Eleanor H. McConnell
American Studies, University of Iowa
Through the generous support of the Friends of the Princeton University Library, I was able to visit Princeton Special Collections in August 2005. My project, "A Scarce Plenty: Economics, Citizenship, and Opportunity in Revolutionary New Jersey, 1760-1820," concerns the cultural, economic, and legal conditions that shaped how Americans participated in public life and conceptualized private gain. By examining these conditions, I want to question teleological assumptions about the nature of American economic development. I focus specifically on the construction of economic opportunity in late colonial and early national New Jersey. I center my inquiry in early New Jersey because its diversity-religious, ethnic, geographical, and economic-provides an especially useful milieu for studying the varied economic experiences of ordinary people with disparate racial, class, and gender identities. I examine the structure of opportunity in the tumultuous revolutionary years by connecting the transformation of ideas about status, property, interest, and utility to a specific economic, social and political setting. New Jersey offers an extremely valuable exemplar for mapping these developments: it is a hinterland without a western frontier; a commercial production zone that is not predominately urban, but which serves several urban centers; a sociological and cultural mixture that is certainly not "Southern," but is also not typically "Northern." I am not primarily interested in enhancing the perceived historical uniqueness of the state, but rather in uncovering a specific set of experiences and ideas about opportunity and citizenship that are not readily apparent in the usual nationalist histories of the period. Through my research at Princeton and other New Jersey repositories, I have found that my hunches about New Jersey source materials are borne out. The various economic cultures and behaviors in the region reveal tensions between dreams of abundance and anxieties about scarcity that are central to understanding
the complicated history of American economic expansion.
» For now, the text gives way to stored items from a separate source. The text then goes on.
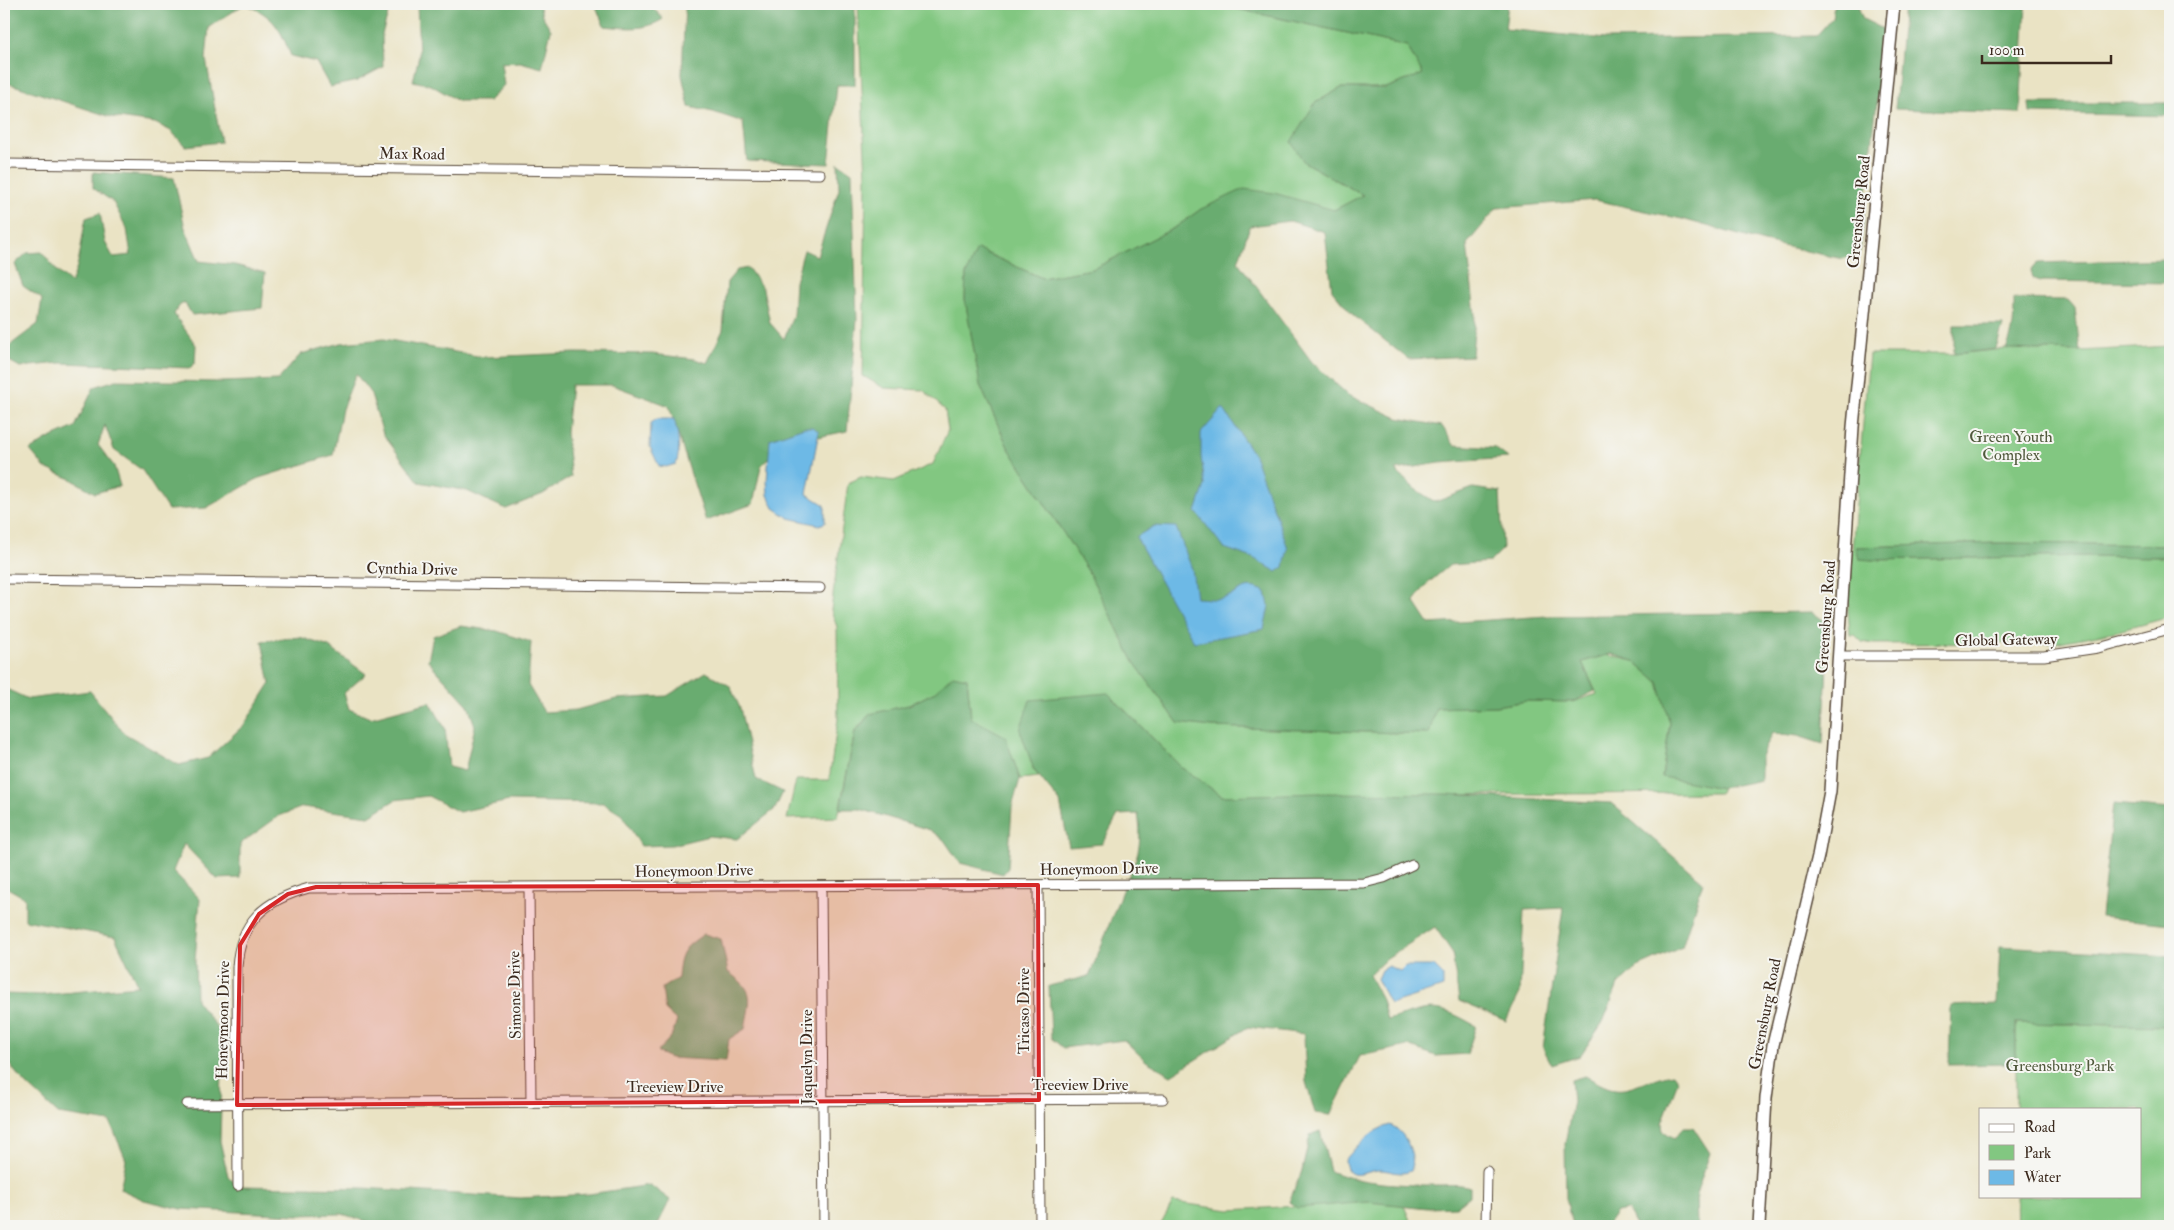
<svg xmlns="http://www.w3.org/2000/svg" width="2174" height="1230" viewBox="0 0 2174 1230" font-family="'IM FELL Double Pica',serif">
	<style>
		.green { fill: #82c781; stroke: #5e7850 }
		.forest { fill: #69ac6f; stroke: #526b46 }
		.water { fill: #6db9e6; stroke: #547282 }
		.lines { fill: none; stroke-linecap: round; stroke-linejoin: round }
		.minor-casing { stroke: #554637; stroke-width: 11 }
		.major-casing { stroke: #554637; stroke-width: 14 }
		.minor { stroke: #fff; stroke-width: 9 }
		.major { stroke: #fff; stroke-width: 11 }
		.marked { fill: #d62828; fill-opacity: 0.2; stroke: #d62828; stroke-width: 4; stroke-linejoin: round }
		.labels { text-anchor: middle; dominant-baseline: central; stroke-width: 4; stroke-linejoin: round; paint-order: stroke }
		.street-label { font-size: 16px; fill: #3b2a1e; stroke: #f6f6f2 }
		.park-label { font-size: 16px; fill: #50593c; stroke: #f6f6f2 }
	</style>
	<rect width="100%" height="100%" fill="#f6f6f2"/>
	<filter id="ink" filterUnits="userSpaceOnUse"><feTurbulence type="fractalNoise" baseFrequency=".02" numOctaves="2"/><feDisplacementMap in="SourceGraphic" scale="10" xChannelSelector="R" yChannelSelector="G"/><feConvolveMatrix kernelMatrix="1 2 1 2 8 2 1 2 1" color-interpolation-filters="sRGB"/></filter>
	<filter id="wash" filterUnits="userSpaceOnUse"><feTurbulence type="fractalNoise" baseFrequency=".0096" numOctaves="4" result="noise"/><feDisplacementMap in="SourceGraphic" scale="20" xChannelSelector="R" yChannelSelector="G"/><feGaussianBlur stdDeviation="1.12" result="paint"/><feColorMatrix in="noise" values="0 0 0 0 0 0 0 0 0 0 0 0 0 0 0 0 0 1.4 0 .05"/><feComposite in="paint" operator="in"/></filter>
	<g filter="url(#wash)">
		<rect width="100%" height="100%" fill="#eae3c4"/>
		<g class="green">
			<polygon points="858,4 1214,4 1407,46 1423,74 1386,88 1341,88 1315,103 1304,162 1363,195 1334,210 1201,209 1176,227 1093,269 1042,278 977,249 966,275 965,299 980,385 1008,447 1088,571 1134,662 1178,723 1212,727 1429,734 1435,708 1496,706 1526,701 1572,702 1597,694 1582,662 1606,655 1634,661 1658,682 1670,723 1662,776 1722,788 1720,793 1222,796 1182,768 1108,693 1032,767 1039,777 1020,779 1005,737 971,718 967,678 953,676 933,693 909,705 870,714 855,731 838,817 787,819 796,780 829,780 838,719 837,627 831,610 848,483 861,477 894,481 933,464 948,430 945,410 923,390 884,388 863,376 866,178"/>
			<polygon points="2170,346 2170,545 1996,543 1857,547 1871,560 2089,556 2170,557 2170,617 2118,631 2055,643 1874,644 1862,642 1855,635 1850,635 1848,611 1849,585 1869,354 1954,354 2006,349 2080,351"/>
			<polygon points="2016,1023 2170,1026 2170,1226 2017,1226 2016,1196 2140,1196 2140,1109 2016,1109"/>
			<polygon points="1173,1202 1230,1210 1369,1202 1404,1205 1412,1226 1160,1226"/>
		</g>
		<g class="forest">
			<path d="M4 4H391L382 34 383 67 357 81 330 87 316 62 291 56C280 28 274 16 245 4L209 27 206 59 221 142 185 146 171 131 155 123 111 117 4 82Z"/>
			<polygon points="417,4 539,4 542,15 551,30 542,68 520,62 501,63 504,85 489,101 458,101 431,85 413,81 419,56"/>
			<path d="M595 4H650L663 19C645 31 626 28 604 26Z"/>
			<polygon points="685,4 855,4 855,85 837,85 829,164 747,161 743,122 713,112 689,107 682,75"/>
			<polygon points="1214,4 1508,4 1505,29 1606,39 1816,36 1832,18 1834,4 1857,4 1863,19 1885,30 1860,252 1843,259 1764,242 1682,219 1595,200 1497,208 1467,244 1475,315 1472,356 1408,359 1353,315 1332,290 1325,232 1290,221 1250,226 1238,262 1312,362 1348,395 1398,418 1442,426 1454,445 1495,448 1508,458 1440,463 1395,470 1415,489 1435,502 1473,488 1500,492 1503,549 1490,562 1450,565 1427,584 1414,601 1429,624 1547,616 1812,612 1826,622 1827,666 1823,744 1798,736 1772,733 1761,756 1761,780 1722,788 1662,777 1670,723 1658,682 1634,661 1611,654 1582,662 1595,691 1572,702 1526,701 1496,706 1436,708 1429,734 1212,727 1178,723 1134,662 1088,571 1008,447 980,385 965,299 966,275 977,249 1042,278 1093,269 1176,227 1201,209 1244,189 1274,193 1334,210 1363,195 1304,162 1291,142 1315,103 1341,88 1386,88 1423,74 1407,46"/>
			<polygon points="1904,4 2026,4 2020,113 1895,109"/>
			<polygon points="2029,103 2170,103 2170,116 2030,113"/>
			<polygon points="838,163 852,172 857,320 847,431 780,445 761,466 753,504 706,521 669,406 612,385 571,385 566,432 571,477 543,494 506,509 467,491 419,482 383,434 371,394 356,374 342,409 333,455 259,478 206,508 168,510 142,470 114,450 105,425 98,445 114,466 120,486 95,493 71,479 45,468 30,450 48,439 75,427 94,387 116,380 222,382 278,380 301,354 341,343 384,339 483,357 575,353 652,354 695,359 707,363 723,330 727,282 737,270 748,268 763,289 770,323 784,339 793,315 795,282 804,250 817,256 839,189"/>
			<path d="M93 172 174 178 185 228 199 261 235 265 265 273 262 308 192 315 185 303 180 305 174 314 196 345 195 363 190 368 61 363 20 367 9 361V346L38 324 42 299 23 286 15 264 27 253 42 252 57 271 71 283C81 261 81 240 86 218L100 213 105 242 113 257 131 255 127 229 113 202 93 188Z"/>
			<polygon points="2170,259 2170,283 2040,281 2033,278 2031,271 2038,263"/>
			<path d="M2014 299 2068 300 2075 308 2080 351 2006 349C2014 332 2014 317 2014 299Z"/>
			<polygon points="1954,325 2003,325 1996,349 1954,354"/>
			<polygon points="2002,543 2170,545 2170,557 2089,556 1871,560 1859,559 1856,547"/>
			<polygon points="461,626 497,631 531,642 528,685 544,712 576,710 616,699 667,696 706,672 730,686 740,708 756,779 783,792 775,809 737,839 709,836 672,845 641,846 622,815 603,803 509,801 459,812 428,796 395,800 369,816 303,807 279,816 240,844 240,878 217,879 184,844 173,871 200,899 195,960 196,1000 223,1035 220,1141 228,1176 238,1186 363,1188 521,1198 589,1194 650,1185 670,1200 657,1226 370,1226 369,1222 342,1214 297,1215 181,1209 144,1200 120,1189 126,1160 110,1122 58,1114 21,1079 4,1058 4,994 41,995 138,986 115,937 25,920 25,898 4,886 4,688 28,699 90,691 124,733 179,765 208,758 244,725 270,684 262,641 300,637 329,647 366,674 344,693 349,709 370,718 430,702 445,728 449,767 465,771 475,726 468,705 428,661 433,636"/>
			<polygon points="953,675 967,678 971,718 1005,736 1020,779 1012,807 1008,868 1003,874 960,863 944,840 930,830 860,809 840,809 855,732 870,714 909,705 933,693"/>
			<path d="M1108 693 1182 768 1222 796 1318 793 1445 794 1611 803 1703 882 1682 947 1638 967 1618 985 1603 1022 1580 1056 1552 1065 1543 1048 1563 908 1524 910 1520 993 1506 1021 1459 1001 1452 952 1435 927 1387 958 1369 975 1382 1000 1387 1020C1432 1007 1434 1002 1476 1026L1467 1054 1436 1056 1408 1046 1360 1056 1330 1115 1315 1113 1306 1082 1304 1034 1248 1027 1171 1075 1146 1061 1124 1040 1063 1048 1051 1038 1049 986 1089 976C1100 951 1108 927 1118 901 1131 865 1145 856 1138 814L1118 815 1102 844 1069 847 1060 802 1034 770 1020 730 1030 700Z"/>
			<polygon points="2113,804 2170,809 2170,924 2101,917"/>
			<path d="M704 934 721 939 728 972C757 992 750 998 745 1029L729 1039 726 1061 670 1058 657 1052 671 1037 677 1021 665 1010 662 988 678 978C680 952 683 948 704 934Z"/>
			<polygon points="2000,946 2170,956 2170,1026 2016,1023 2016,1064 1949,1065 1951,1006 1997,1004"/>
			<path d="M1673 1074 1678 1081 1662 1123 1663 1131 1674 1138 1684 1127H1693L1710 1153 1696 1194 1697 1226H1636L1628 1210 1616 1212 1606 1226H1572L1566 1198 1565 1144 1573 1101 1571 1080 1585 1076C1594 1080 1605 1088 1615 1089 1631 1092 1653 1076 1673 1074Z"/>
			<path d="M1320 1131 1330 1171C1361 1184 1402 1185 1436 1185 1448 1185 1458 1183 1470 1187V1196L1456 1207 1428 1208 1369 1202 1297 1208 1289 1202 1302 1171 1310 1135Z"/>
		</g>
		<g class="water">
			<polygon points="1223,408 1254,455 1288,548 1284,567 1277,572 1253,558 1224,548 1196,512 1205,485 1201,457 1201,433"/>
			<path d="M657 419H674C678 432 681 452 676 464L666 467 659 466 650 447 651 423Z"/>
			<polygon points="804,427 812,427 819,431 807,494 825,505 825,523 819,525 789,518 774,508 768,495 767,481 770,439"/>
			<path d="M1154 526 1176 527 1192 569 1196 598C1204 598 1213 600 1220 599 1241 595 1242 580 1266 592L1269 606 1264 629 1194 642 1136 537Z"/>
			<polygon points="1388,966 1400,971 1405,966 1434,966 1443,975 1443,987 1390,1004 1377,979 1381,970"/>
			<path d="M1390 1125C1405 1130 1417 1157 1411 1171 1399 1176 1391 1170 1379 1170 1365 1171 1347 1184 1345 1160 1358 1145 1370 1130 1390 1125Z"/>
		</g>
	</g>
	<g filter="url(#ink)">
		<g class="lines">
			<g class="minor-casing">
				<g id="minor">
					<polyline points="4,164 820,174"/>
					<polyline points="4,579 820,588"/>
					<polyline points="1840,656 2044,656 2098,648 2170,629"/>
					<polyline points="1038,885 1040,1226"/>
					<polyline points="821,887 824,1226"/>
					<polyline points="529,888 531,1103"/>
					<polyline points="187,1104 1163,1099"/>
					<path d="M238 1186 237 967C240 921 265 900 309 888L1364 883 1384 878 1412 865"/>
					<polyline points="1486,1226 1487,1171"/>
				</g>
			</g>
			<g class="major-casing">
				<polyline id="major" points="1759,1226 1766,1098 1773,1045 1818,856 1830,791 1853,427 1894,4"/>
			</g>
			<use href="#minor" class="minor"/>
			<use href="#major" class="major"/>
		</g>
	</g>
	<path class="marked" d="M1038 885 1039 1100 237 1105 240 945 259 914 288 894 316 887Z"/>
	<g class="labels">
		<g class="street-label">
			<text transform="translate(412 154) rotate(1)">Max Road</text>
			<text transform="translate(1859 212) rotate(-84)">Greensburg Road</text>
			<text transform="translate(412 569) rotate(1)">Cynthia Drive</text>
			<text transform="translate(1826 617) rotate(-86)">Greensburg Road</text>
			<text transform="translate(2006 640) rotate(-1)">Global Gateway</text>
			<text transform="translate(1099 869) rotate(-1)">Honeymoon Drive</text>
			<text transform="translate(694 871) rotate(-1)">Honeymoon Drive</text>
			<text transform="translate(515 995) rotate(-91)">Simone Drive</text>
			<text transform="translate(1024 1011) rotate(-90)">Tricaso Drive</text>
			<text transform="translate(1765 1014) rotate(-79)">Greensburg Road</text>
			<text transform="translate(223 1020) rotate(-89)">Honeymoon Drive</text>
			<text transform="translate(807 1057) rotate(-90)">Jaquelyn Drive</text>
			<text x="1080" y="1085">Treeview Drive</text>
			<text x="675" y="1087">Treeview Drive</text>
		</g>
		<g class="park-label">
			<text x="2011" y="437">Green Youth<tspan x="2011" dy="18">Complex</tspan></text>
			<text x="2060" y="1066">Greensburg Park</text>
		</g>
	</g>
	<rect width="2174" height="1230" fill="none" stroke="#f6f6f2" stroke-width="20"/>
	<rect x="1979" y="1108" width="162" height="90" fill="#f6f6f2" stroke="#aba49d"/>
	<rect x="1989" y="1124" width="25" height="8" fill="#ffffff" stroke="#aba49d"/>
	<text x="2024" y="1132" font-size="15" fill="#3b2a1e">Road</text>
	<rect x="1989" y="1145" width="25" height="15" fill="#82c781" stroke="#aba49d"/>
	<text x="2024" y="1158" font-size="15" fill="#3b2a1e">Park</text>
	<rect x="1989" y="1170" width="25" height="15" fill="#6db9e6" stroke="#aba49d"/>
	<text x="2024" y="1182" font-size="15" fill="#3b2a1e">Water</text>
	<path d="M1982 55v8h129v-8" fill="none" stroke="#3b2a1e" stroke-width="2.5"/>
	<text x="1989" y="55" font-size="15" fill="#3b2a1e" stroke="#f6f6f2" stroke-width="4" paint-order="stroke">100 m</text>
</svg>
At Princeton Special Collections, I discovered many important and exciting resources. I found several collections that detail the experience of political and economic elites in early national New Jersey, which provided great insight into how those with power negotiated the distribution of it. Among the most useful were the Samuel Southard Papers, the Winans Collection of New Jersey Documents, the Stockton Family Papers, the Barricklo Collection, the Guild Family Papers, the William Paterson Papers, the Jonathan Rhea Papers, and the Woodruff Family Papers. The varieties of personal correspondence I found were especially fruitful, revealing the often overlooked economic aspects of these kinds of materials. I also found fascinating legal collections, most importantly the William Churchill Houston Collection and the Thomas Potts Johnson Collection. I was particularly excited about accessing these records, because I found material about specific cases that is not available in the official court documents. Princeton's numerous resources concerning the intellectual and economic climate of the eighteenth-century Atlantic World also helped me contextualize the thoughts and actions of New Jerseyans who were part of this imperial circuit.
I would like to thank the Friends of the Princeton University Library for their generous support-without it, I would never have been able to access the excellent resources in Special Collections. Researching at Princeton enriched and broadened my thinking, and made my project more comprehensive and integrated. Speaking at a Brown Bag Talk was a very helpful experience. I really appreciated all of the thoughtful responses and questions that suggested new ways to think about my work. I would especially like to thank Meg Rich and the rest of the knowledgeable staff at RBSC. Their friendliness and expertise made my visit very enjoyable.